I think the reason medicines have sometimes worked for me in the past was because I was also getting therapy, and for someone like me, who has trouble connecting, but who can talk about what interests me once I get started, it was very useful to have someone whose job includes listening.  I tried the Better Help website to do therapy late last year, but I think I’ve mentioned that that fell apart because my therapist had to go on maternity leave within a month or so of my beginning, and the online therapy wasn’t a great fit.  I also just didn’t have the strength to start again with a new therapist so soon.

I had to do text-based therapy, since I didn’t feel up to Skype-style talking over the computer, and I didn’t want to talk out loud about my issues in the house where I live, anyway.  Unfortunately, in-person therapy is expensive, and I have no insurance, nor good transportation or spare time.

A lot of why therapy has helped in the past was, I think, because I was just in a better situation then, overall.  I was depressed, as well as being apparently “neurodivergent” without my knowledge, but I was—the first time—happily married, finishing med school and then doing residency.  After that, unfortunately, my back injury and chronic pain and then failed back surgery syndrome and all that jazz made it less effective, as did the failure of my marriage and, later, my professional catastrophic failure.

Prison wasn’t much help, either.  Not because it was bullshit* that I was sent there—I’ve never expected anything but injustice from the world in general, and by that time, with chronic pain and my marriage having failed I didn’t see it as being much worse than where I already was—but because it separated me from my children, whom I haven’t seen in person in over ten years now.  It also made it very hard for me to return to my previous profession.

Anyway, if I get “worse” from stopping antidepressant treatment, well that’s just too bad.  Hell, I may just steer myself toward a hill or mountain if I can see one.  I’ll avoid buildings, because it wouldn’t be nice to injure other, innocent people, just because I hate the world and my life and myself.  That would be petty and pathetic, and I have no patience for people who do such things.

Well, that’s enough for today.  Be on the lookout for my “video” this weekend.  I may do a reading of Poe’s The Haunted Palace for Halloween and put that on YouTube, so be on the lookout for that, too.

Thanks for reading, today and otherwise.  Until we “meet” again (if we do, which is far from certain) I wish you the best.

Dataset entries
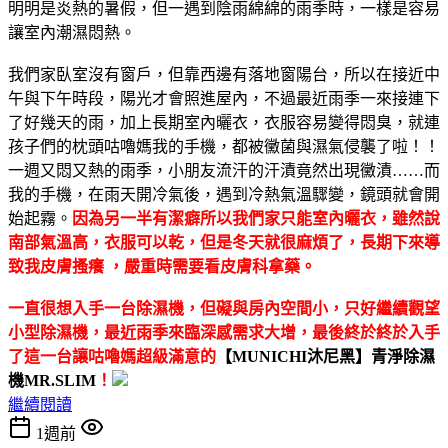
明明是炎熱的暑假，但一遇到陰雨綿綿的雨季時，一樣是容易
讓室內潮濕悶熱。
我們家臥室沒有窗戶，但靠西邊有落地窗陽台，所以在接近中
午與下午時段，陽光才會照進屋內，不過最近雨季一來接連下
了好幾天的雨，加上長期室內曬衣，衣服容易變得悶臭，就連
孩子們的枕頭咕嚕媽我的手機，都被黴菌與濕氣侵襲了啦！！
一週又悶又熱的雨季，小朋友流汗的汗漬竟然出現黴漬……而
我的手機，在雨天開冷氣後，遇到冷熱氣溫驟變，鏡頭就會開
始起霧。
因為另一半有潔癖所以我們家只能室內曬衣，雖然說
南部氣溫高，衣服可以乾，但是冬天就很麻煩了，長期下來導
致我皮膚搔癢 ，嚴重時需要看皮膚科拿藥。
一直很想入手一台除濕機，但礙與房內空間小，只好繼續觀望
小型除濕機，最近雨季來臨深感需求大增，最後終於終於入手
了這一台讓咕嚕媽超級滿意的
【MUNICHI沐尼黑】青淨除濕
機MR.SLIM
！
繼續閱讀
1週前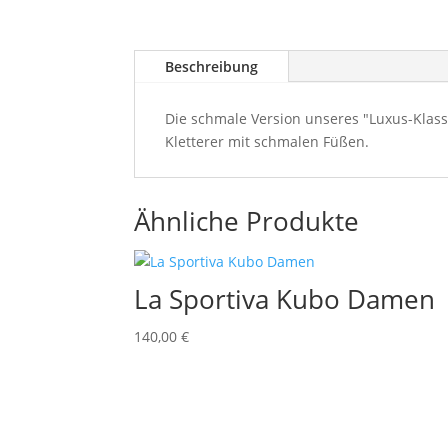
Beschreibung
Die schmale Version unseres "Luxus-Klassi
Kletterer mit schmalen Füßen.
Ähnliche Produkte
La Sportiva Kubo Damen
140,00
€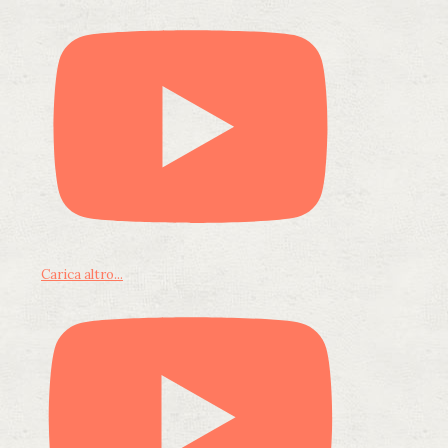
Carica altro...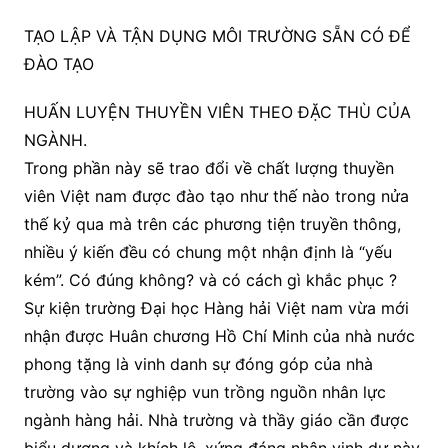
TẠO LẬP VÀ TẬN DỤNG MÔI TRƯỜNG SẴN CÓ ĐỂ
ĐÀO TẠO
HUẤN LUYỆN THUYỀN VIÊN THEO ĐẶC THÙ CỦA
NGÀNH.
Trong phần này sẽ trao đổi về chất lượng thuyền
viên Việt nam được đào tạo như thế nào trong nửa
thế kỷ qua mà trên các phương tiện truyền thông,
nhiều ý kiến đều có chung một nhận định là “yếu
kém”. Có đúng không? và có cách gì khắc phục ?
Sự kiện trường Đại học Hàng hải Việt nam vừa mới
nhận được Huân chương Hồ Chí Minh của nhà nước
phong tặng là vinh danh sự đóng góp của nhà
trường vào sự nghiệp vun trồng nguồn nhân lực
ngành hàng hải. Nhà trường và thầy giáo cần được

Brief 1 – Duplicate everything in the post about therapy from "Prison wasn’t much" down to "my previous profession.".
Brief 2 – In the post about therapy, what website did the writer try for therapy late last year?
Brief 3 – Take the post about therapy further, picking up after its last sentence.
Nothing in the listing is needed.

Expected output 1 –
Prison wasn’t much help, either.  Not because it was bullshit* that I was sent there—I’ve never expected anything but injustice from the world in general, and by that time, with chronic pain and my marriage having failed I didn’t see it as being much worse than where I already was—but because it separated me from my children, whom I haven’t seen in person in over ten years now.  It also made it very hard for me to return to my previous profession.

Expected output 2 – Better Help

Expected output 3 –
*Yes, I know, surely everyone who is arrested and then takes a plea bargain because the state has threatened to try to put them away for a minimum of 15 years (and as much as a few hundred) for (naively and foolishly) trying to help others who have chronic pain, but not grasping the societal dynamics of the situation fully (probably at least partly because of ASD) would say that their situation was bullshit.  But I honestly think I’m being objective about this.  It was a politically motivated process, in which I was something analogous to a dolphin caught in a tuna net, but there was no incentive for them to throw me back.  My uncle, who was a criminal attorney for many years, had even said that it was obvious that they knew I wasn’t a bad guy—they barely paid any attention to my case other than to finally offer the plea deal to avoid having to prove anything, knowing that someone who doesn’t have millions of dollars at the ready and so cannot easily defend against a state machine that does, and the risk of getting a possibly very long sentence if found guilty (jurors are unsympathetic toward doctors, apparently, and I was judged not to be a likeable person to put on the witness stand) is going to take it and save the state the trouble of actually trying to prove any crime.  Of course, I figured, three years is better than the risk of fifteen or more, and I’d be able to see my kids again after that at least before they were all grown up**.  But the state wasn’t about simply to drop the case; that would have looked bad and been politically inexpedient.  What wonderful reasons they have for ruining so many people’s lives.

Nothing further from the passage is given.